The Multilateral Investment Guarantee Agency (MIGA), a subsidiary of the World Bank Group has announced its pledge to support South Africa’s power utility, Eskom, with loans to avoid load-shedding.
On Wednesday eNCA reported that the international financial institution, which offers political risk insurance and credit enhancement guarantees, stated that the funds would also pave the way for the integration of renewable energy into the country’s grid.
New transmission lines
“This financing will add approximately 255km of new transmission lines resulting in around 4,665 megawatts per year of power transmitted.
“These enhancements are needed [as they] remove bottlenecks in the execution of the government’s electrification agenda, including procurement of new independent power producers for renewable projects,” the bank said.

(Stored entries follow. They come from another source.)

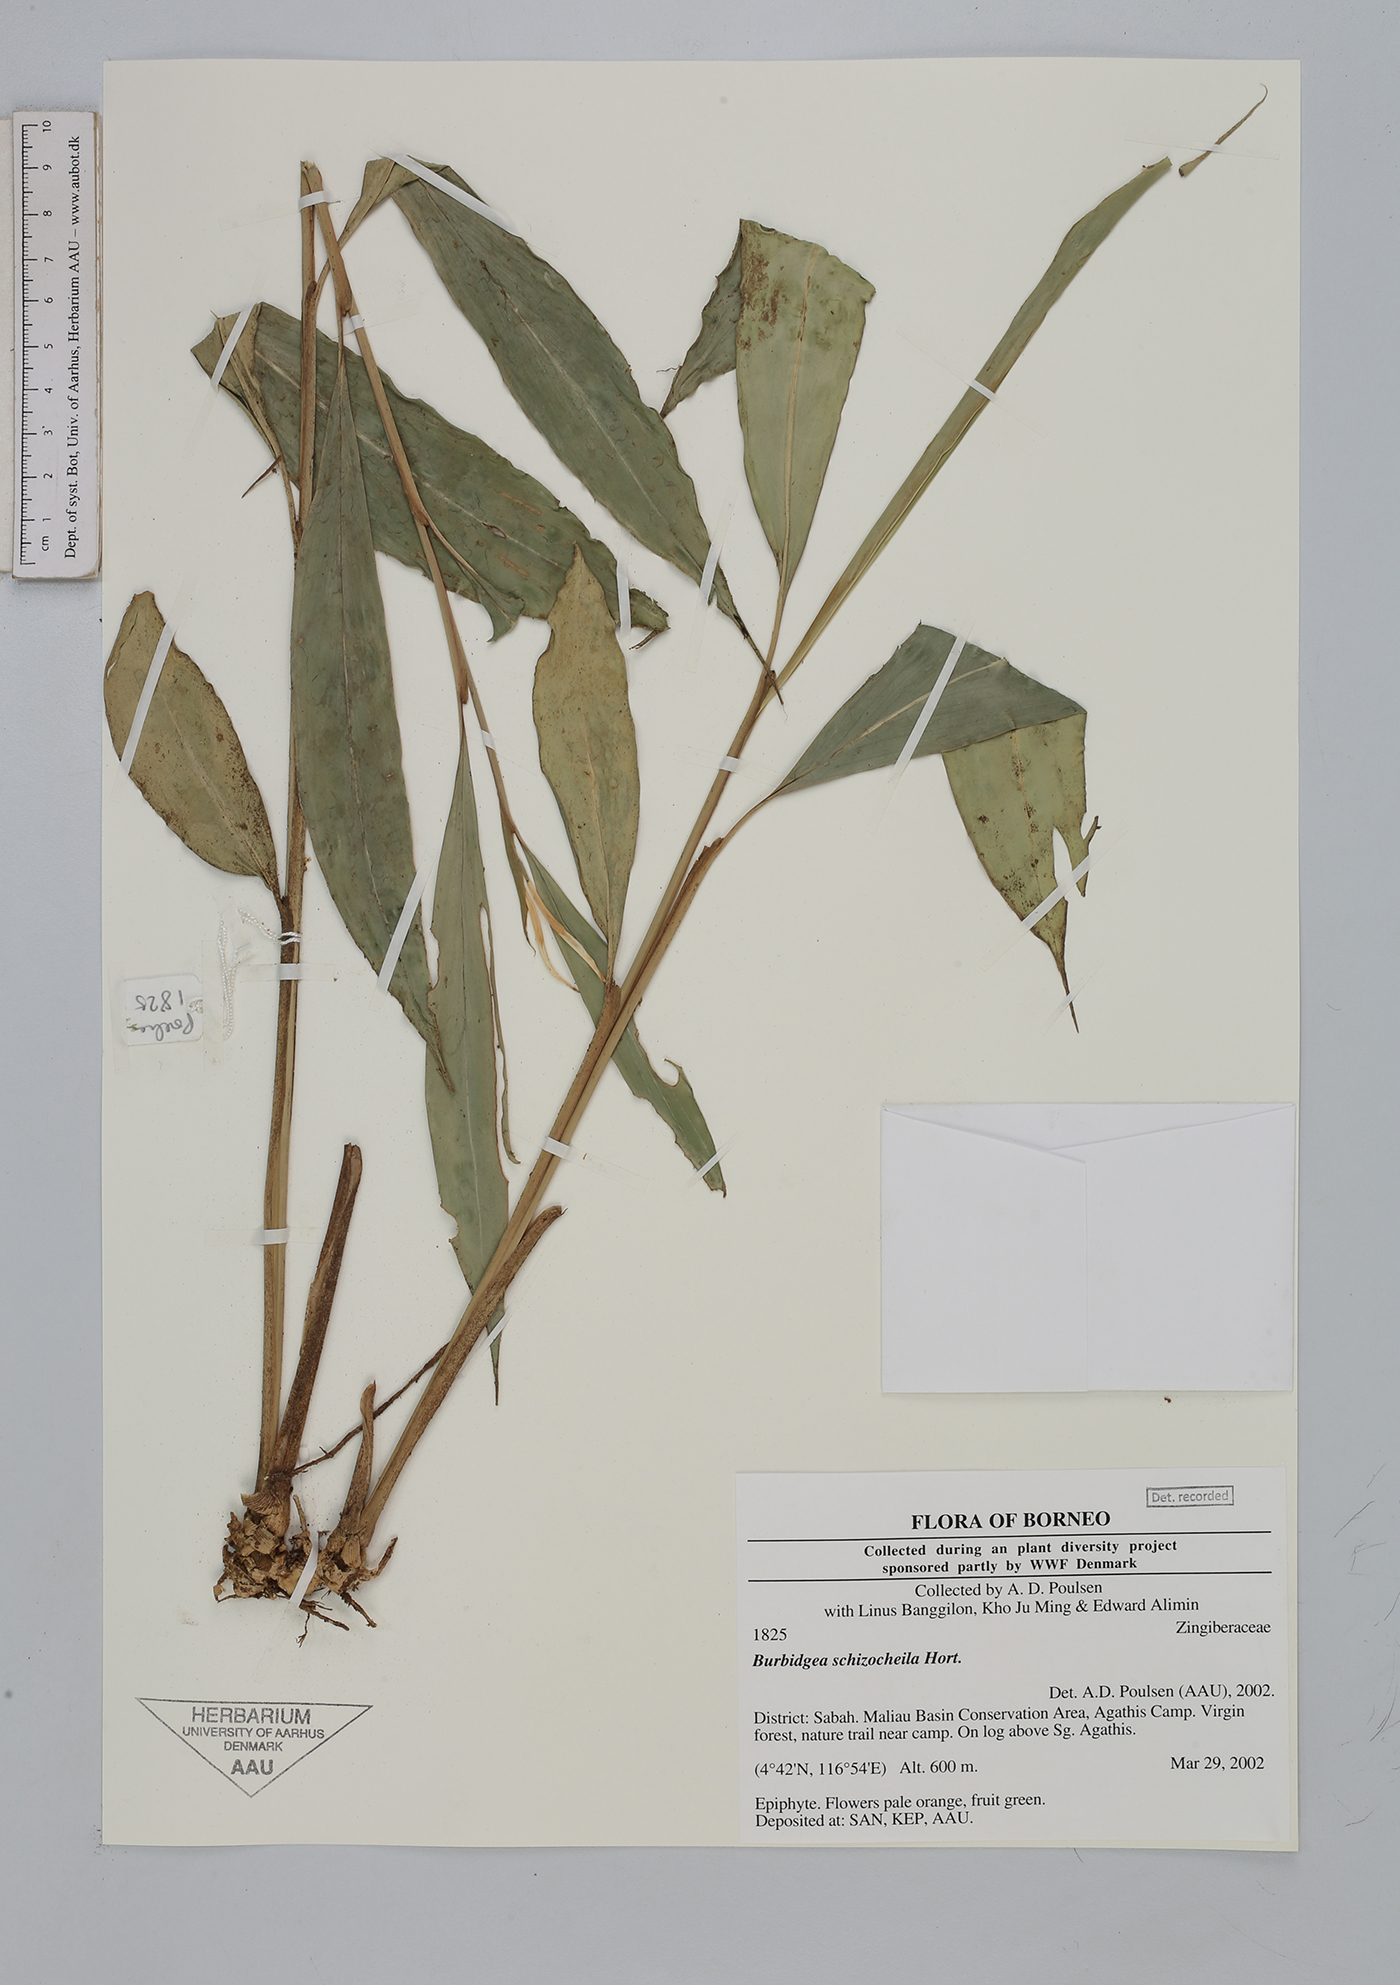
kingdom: Plantae
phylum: Tracheophyta
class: Liliopsida
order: Zingiberales
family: Zingiberaceae
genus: Burbidgea
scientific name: Burbidgea schizocheila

The executive vice president and chief executive of MIGA, Keiko Honda, commented: “The reality is that South Africa’s power system will remain constrained until new generation fleets and transmission lines come online. MIGA is doing its part to contribute to this massive and urgent effort.”
MIGA financing deal
According to the media, MIGA highlighted that the pledges of €698.9 million ($7.9 billion) will provide coverage for Deutsche Bank and Mizuho Bank against the risk of non-honouring of sovereign financial obligations for up to 15 years.

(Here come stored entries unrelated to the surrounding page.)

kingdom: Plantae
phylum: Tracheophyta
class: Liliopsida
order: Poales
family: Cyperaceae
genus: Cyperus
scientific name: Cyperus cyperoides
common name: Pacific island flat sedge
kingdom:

[quote]Commenting on the deal, Eskom’s CEO, Brian Molefe, said: “MIGA’s credit enhancement has allowed us to secure euro-denominated funding for longer tenors and on more favourable terms.
“We’re very pleased to have MIGA’s support for this complex financing that is so crucial to the country’s development.”
Ana Afonso Dias Lourenço, the executive director for the constituency of Angola, Nigeria and South Africa at the World Bank Group, reiterated the importance of the deal: “Given Eskom’s role as the dominant vertically integrated power utility in South Africa, I cannot overstate the impact of this financing on the lives of South Africans and their businesses.”